Ringfort (Rath), Fintra More, Co. Clare
Co. Clare |
Ringforts
In the townland of Fintra More in County Clare, a ringfort sits in the landscape, almost certainly unremarked by most people who pass near it.
These circular earthwork enclosures, known in Irish as raths, were the most common form of rural settlement in early medieval Ireland, built roughly between the fifth and twelfth centuries. A typical rath consists of one or more concentric earthen banks and ditches enclosing a roughly circular area, within which a farmstead once stood. Thousands survive across the island in varying states of preservation, and yet each one represents a particular household, a particular patch of ground, claimed and worked by people whose names are almost entirely lost.
The townland name Fintra More, like so many Irish place names, preserves something older than the monument itself.
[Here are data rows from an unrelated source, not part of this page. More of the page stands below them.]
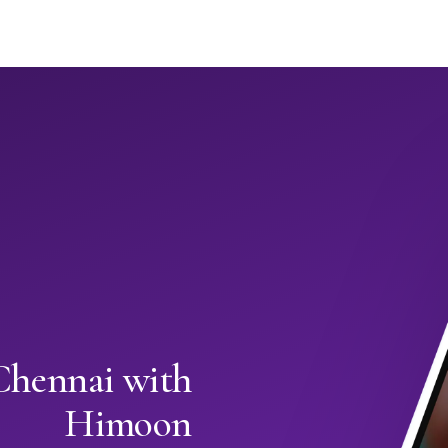
Chennai with
Himoon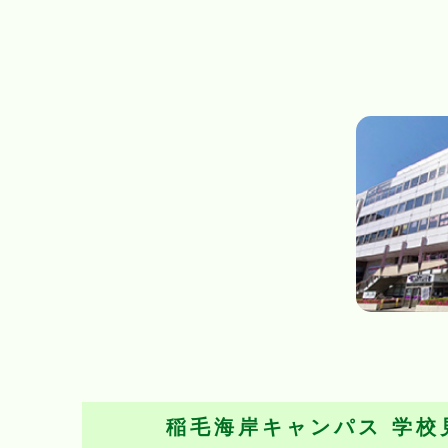
稲毛海岸キャンパス
学校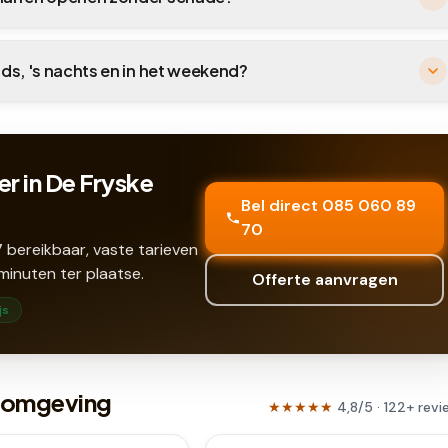
nds, 's nachts en in het weekend?
r in De Fryske
Bel direct 085 060 89
70
 bereikbaar, vaste tarieven
minuten ter plaatse.
Offerte aanvragen
js
n omgeving
★★★★★
4,8
/5 ·
122
+
revi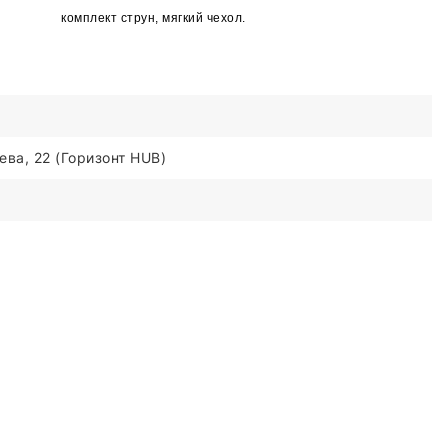
комплект струн, мягкий чехол.
ва, 22 (Горизонт HUB)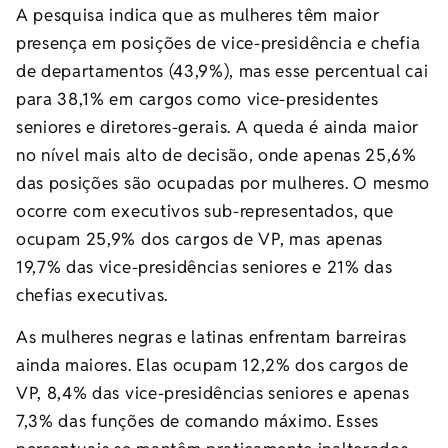
A pesquisa indica que as mulheres têm maior
presença em posições de vice-presidência e chefia
de departamentos (43,9%), mas esse percentual cai
para 38,1% em cargos como vice-presidentes
seniores e diretores-gerais. A queda é ainda maior
no nível mais alto de decisão, onde apenas 25,6%
das posições são ocupadas por mulheres. O mesmo
ocorre com executivos sub-representados, que
ocupam 25,9% dos cargos de VP, mas apenas
19,7% das vice-presidências seniores e 21% das
chefias executivas.
As mulheres negras e latinas enfrentam barreiras
ainda maiores. Elas ocupam 12,2% dos cargos de
VP, 8,4% das vice-presidências seniores e apenas
7,3% das funções de comando máximo. Esses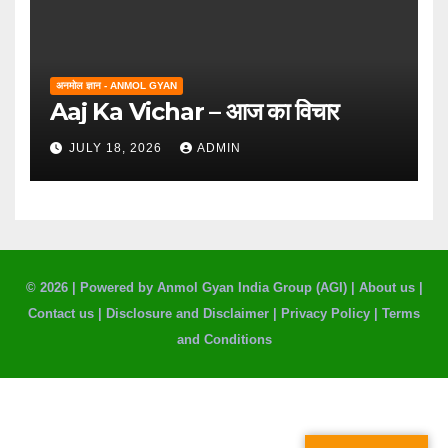
अनमोल ज्ञान - ANMOL GYAN
Aaj Ka Vichar – आज का विचार
JULY 18, 2026
ADMIN
© 2026 |
Powered by Anmol Gyan India Group (AGI)
|
About us
|
Contact us
|
Disclosure and Disclaimer
|
Privacy Policy
|
Terms
and Conditions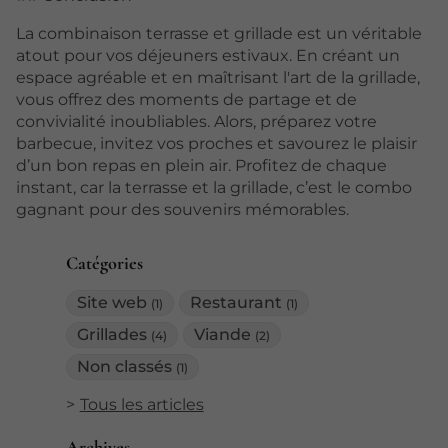
La combinaison terrasse et grillade est un véritable
atout pour vos déjeuners estivaux. En créant un
espace agréable et en maîtrisant l'art de la grillade,
vous offrez des moments de partage et de
convivialité inoubliables. Alors, préparez votre
barbecue, invitez vos proches et savourez le plaisir
d’un bon repas en plein air. Profitez de chaque
instant, car la terrasse et la grillade, c’est le combo
gagnant pour des souvenirs mémorables.
Catégories
Site web
Restaurant
(1)
(1)
Grillades
Viande
(4)
(2)
Non classés
(1)
Tous les articles
Archives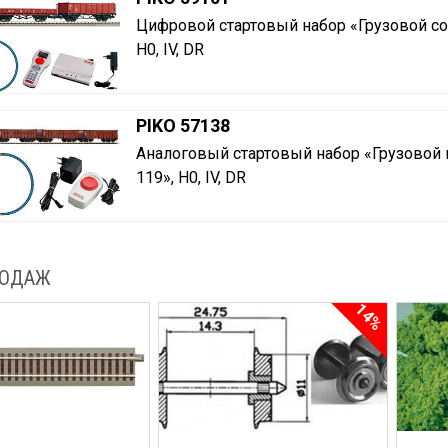
Цифровой стартовый набор «Грузовой со
H0, IV, DR
PIKO 57138
Аналоговый стартовый набор «Грузовой 
119», H0, IV, DR
РОДАЖ
14%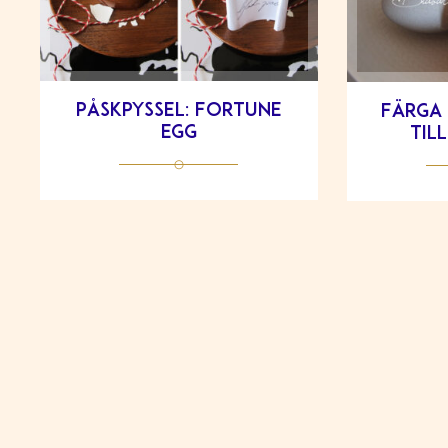
Påskpyssel: Fortune
Färga 
egg
til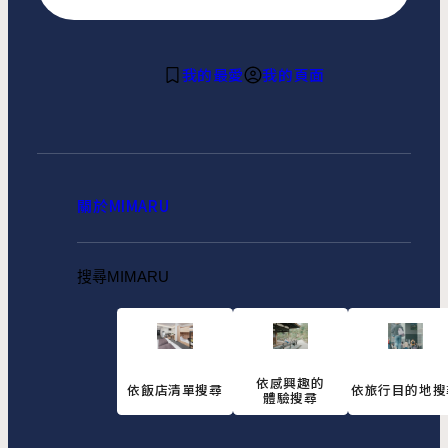
我的最愛
我的頁面
關於MIMARU
搜尋MIMARU
依感興趣的
依飯店清單搜尋
依旅行目的地搜
體驗搜尋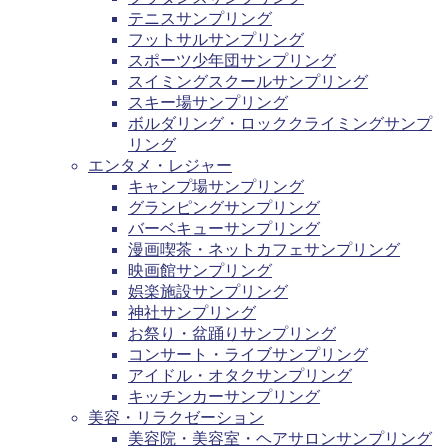
テニスサンプリング
フットサルサンプリング
スポーツ少年団サンプリング
スイミングスクールサンプリング
スキー場サンプリング
ボルダリング・ロッククライミングサンプ
リング
エンタメ・レジャー
キャンプ場サンプリング
グランピングサンプリング
バーベキューサンプリング
漫画喫茶・ネットカフェサンプリング
映画館サンプリング
娯楽施設サンプリング
神社サンプリング
お祭り・盆踊りサンプリング
コンサート・ライブサンプリング
アイドル・オタクサンプリング
キッチンカーサンプリング
美容・リラクゼーション
美容院・美容室・ヘアサロンサンプリング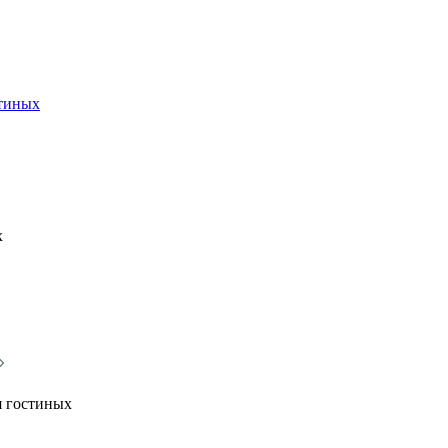
стиных
х
я гостиных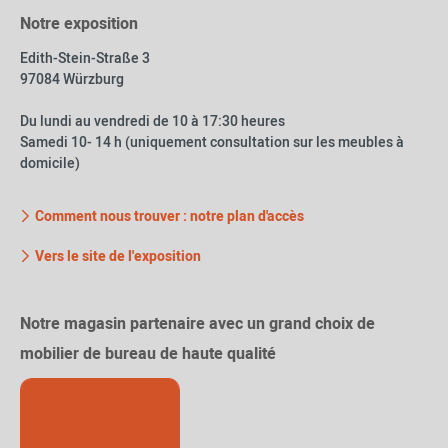
Notre exposition
Edith-Stein-Straße 3
97084 Würzburg
Du lundi au vendredi de 10 à 17:30 heures
Samedi 10- 14 h (uniquement consultation sur les meubles à
domicile)
Comment nous trouver : notre plan d'accès
Vers le site de l'exposition
Notre magasin partenaire avec un grand choix de
mobilier de bureau de haute qualité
Clare is a county with an unusually dense archaeological record, from the limestone pavements of the Burren in the north, which have preserved ringforts and field systems in remarkable condition due to the unsuitability of the land for deep ploughing, to the more gently rolling farmland of the south and east where earthworks like this one tend to survive less visibly. A rath of this kind would originally have served as a defended farmstead for a family of some local standing, the enclosing bank and ditch providing both a practical barrier against livestock theft and a clear social marker in the landscape.
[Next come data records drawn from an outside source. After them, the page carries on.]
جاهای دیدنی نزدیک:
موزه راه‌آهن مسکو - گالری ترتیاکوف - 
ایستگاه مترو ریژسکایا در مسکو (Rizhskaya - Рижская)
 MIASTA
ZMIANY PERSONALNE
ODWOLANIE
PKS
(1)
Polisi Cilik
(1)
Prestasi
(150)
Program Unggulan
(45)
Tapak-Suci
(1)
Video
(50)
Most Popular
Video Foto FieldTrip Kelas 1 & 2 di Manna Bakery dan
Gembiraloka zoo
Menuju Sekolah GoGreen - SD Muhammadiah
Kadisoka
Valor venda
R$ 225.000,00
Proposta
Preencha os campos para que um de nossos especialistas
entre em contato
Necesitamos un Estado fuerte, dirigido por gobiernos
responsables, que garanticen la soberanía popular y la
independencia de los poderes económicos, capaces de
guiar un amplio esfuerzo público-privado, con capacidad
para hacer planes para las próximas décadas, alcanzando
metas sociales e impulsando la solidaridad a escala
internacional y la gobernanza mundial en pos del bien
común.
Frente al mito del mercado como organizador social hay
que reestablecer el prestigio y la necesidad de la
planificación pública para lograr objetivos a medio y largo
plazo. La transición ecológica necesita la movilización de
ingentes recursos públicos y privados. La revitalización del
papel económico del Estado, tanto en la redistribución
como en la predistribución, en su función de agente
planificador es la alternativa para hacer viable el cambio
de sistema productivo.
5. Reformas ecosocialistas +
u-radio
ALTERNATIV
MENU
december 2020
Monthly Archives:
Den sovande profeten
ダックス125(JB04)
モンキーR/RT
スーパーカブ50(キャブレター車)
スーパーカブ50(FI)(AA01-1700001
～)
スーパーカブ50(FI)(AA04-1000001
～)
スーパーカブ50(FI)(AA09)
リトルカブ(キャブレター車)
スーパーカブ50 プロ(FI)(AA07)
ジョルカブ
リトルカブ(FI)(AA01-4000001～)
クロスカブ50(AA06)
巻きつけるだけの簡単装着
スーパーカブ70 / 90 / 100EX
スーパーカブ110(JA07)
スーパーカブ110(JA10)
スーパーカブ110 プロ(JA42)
Because detailed recorded information about this particular site is not yet publicly available, little more can be said with confidence about its specific dimensions, condition, or current state. What can be said is that ringforts in agricultural lowlands are frequently under pressure from farming activity, and that even a heavily degraded example, visible only as a slight rise or a curving hedge line in an aerial photograph, carries the same basic history as the more celebrated monuments that draw visitors to better-documented corners of the country.